### WHAT IS REQUIRED
Leave the images out and repeat the data exactly as given.

#####

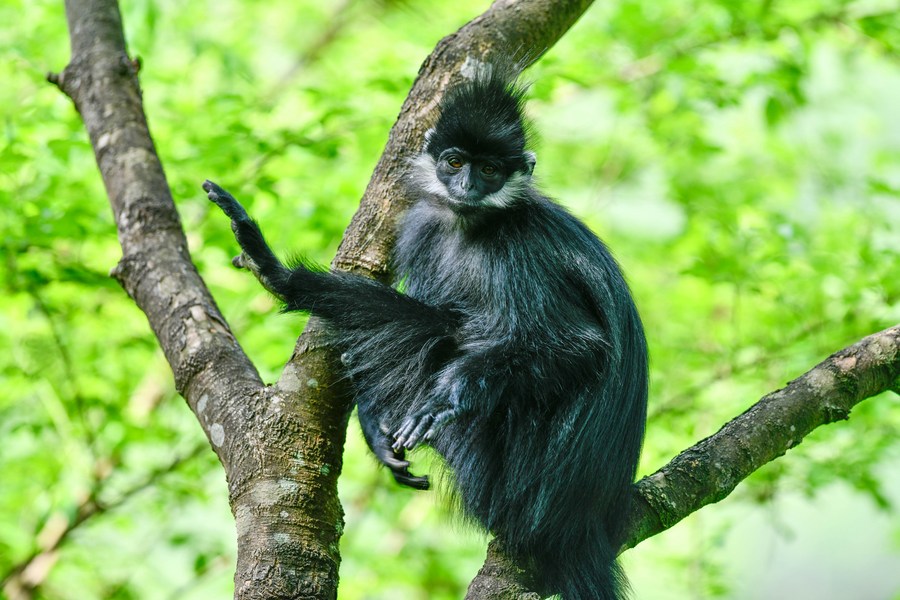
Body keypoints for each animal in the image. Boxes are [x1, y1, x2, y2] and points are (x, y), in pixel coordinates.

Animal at [206, 65, 648, 600]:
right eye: (455, 162)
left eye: (490, 169)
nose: (467, 185)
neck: (471, 223)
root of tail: (578, 528)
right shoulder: (420, 227)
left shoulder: (522, 248)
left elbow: (578, 346)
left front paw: (444, 398)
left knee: (438, 330)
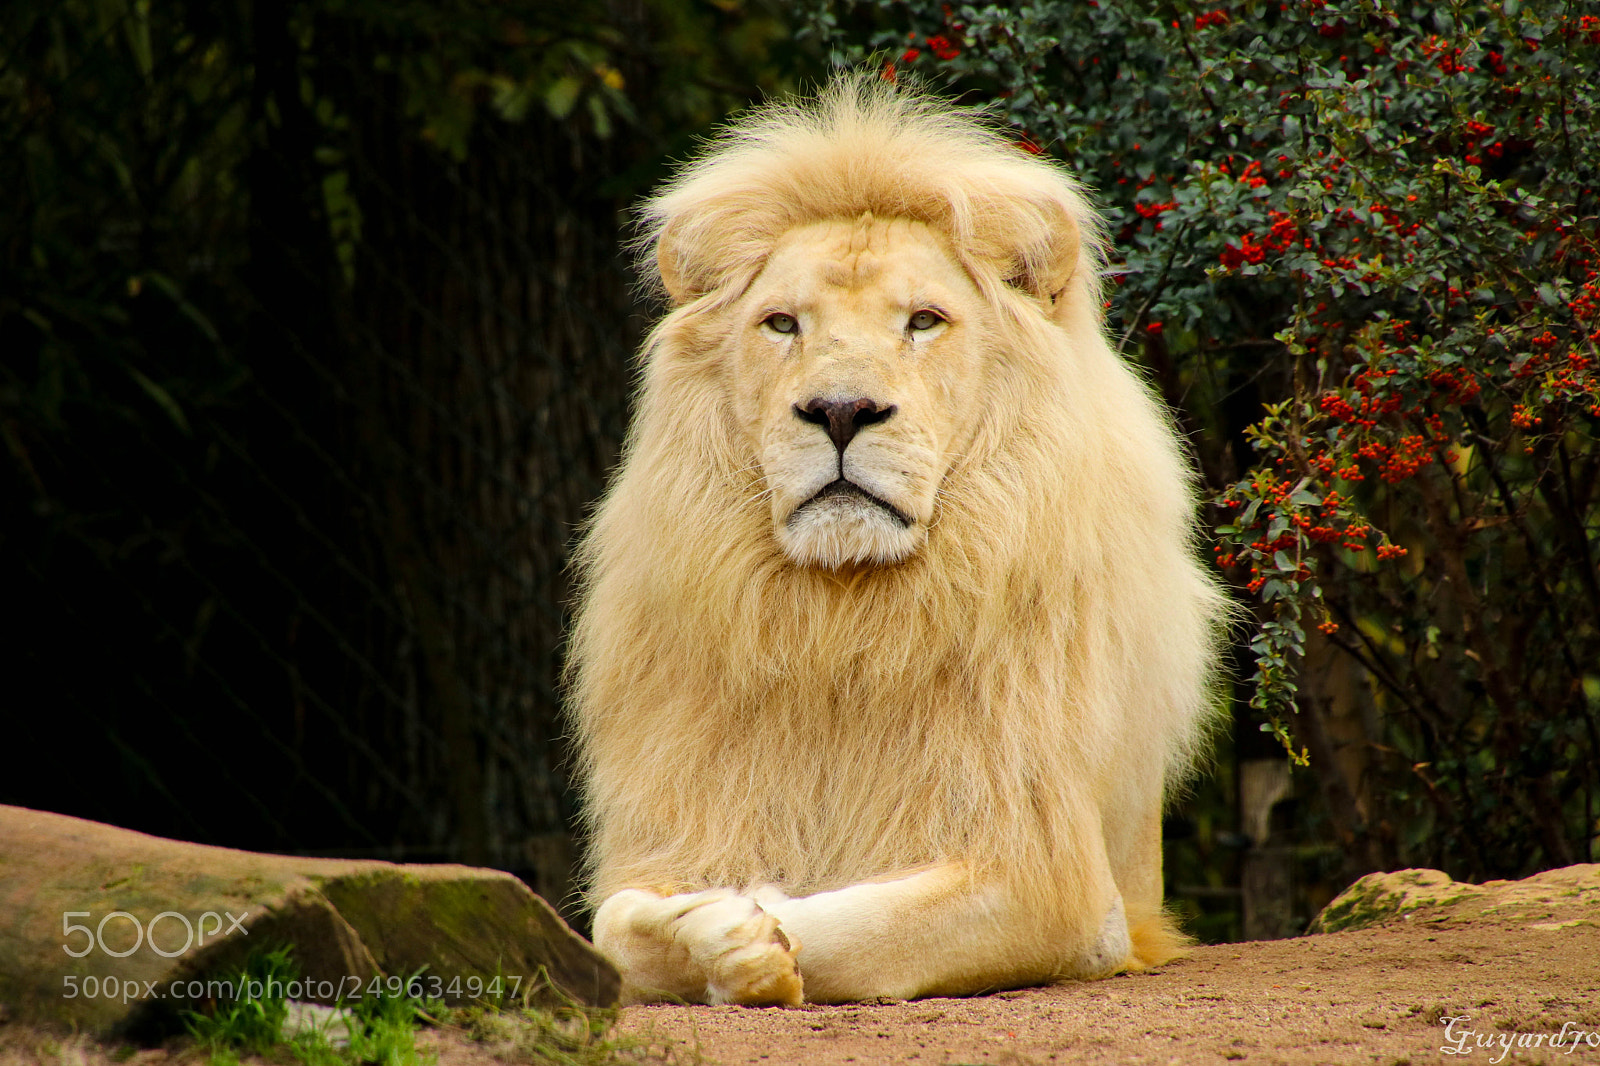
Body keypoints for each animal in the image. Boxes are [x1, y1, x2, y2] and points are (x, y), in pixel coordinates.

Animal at [566, 76, 1226, 1006]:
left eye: (924, 321)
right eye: (781, 324)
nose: (841, 410)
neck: (845, 623)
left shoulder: (1058, 885)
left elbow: (855, 931)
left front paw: (748, 930)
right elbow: (614, 930)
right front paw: (715, 923)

#####

### RESULT
Body keypoints for each animal in the image. Boxes are [x1, y1, x2, y2] and points are (x, y), in pixel coordinates.

Animal at [206, 65, 648, 600]:
right eye: (455, 162)
left eye: (490, 169)
nose: (467, 185)
neck: (471, 223)
root of tail: (578, 528)
right shoulder: (420, 227)
left shoulder: (522, 248)
left elbow: (578, 346)
left front paw: (444, 398)
left knee: (438, 330)
Body keypoints for each animal in the image. Boxes are [x1, y1, x2, y2] and points are (x, y), in pixel coordinates.

Animal at [566, 76, 1226, 1006]:
left eye: (924, 321)
right eye: (781, 324)
nose: (841, 410)
neck: (845, 623)
left shoulder: (1058, 885)
left elbow: (855, 931)
left front paw: (748, 930)
right elbow: (614, 930)
right front paw: (715, 923)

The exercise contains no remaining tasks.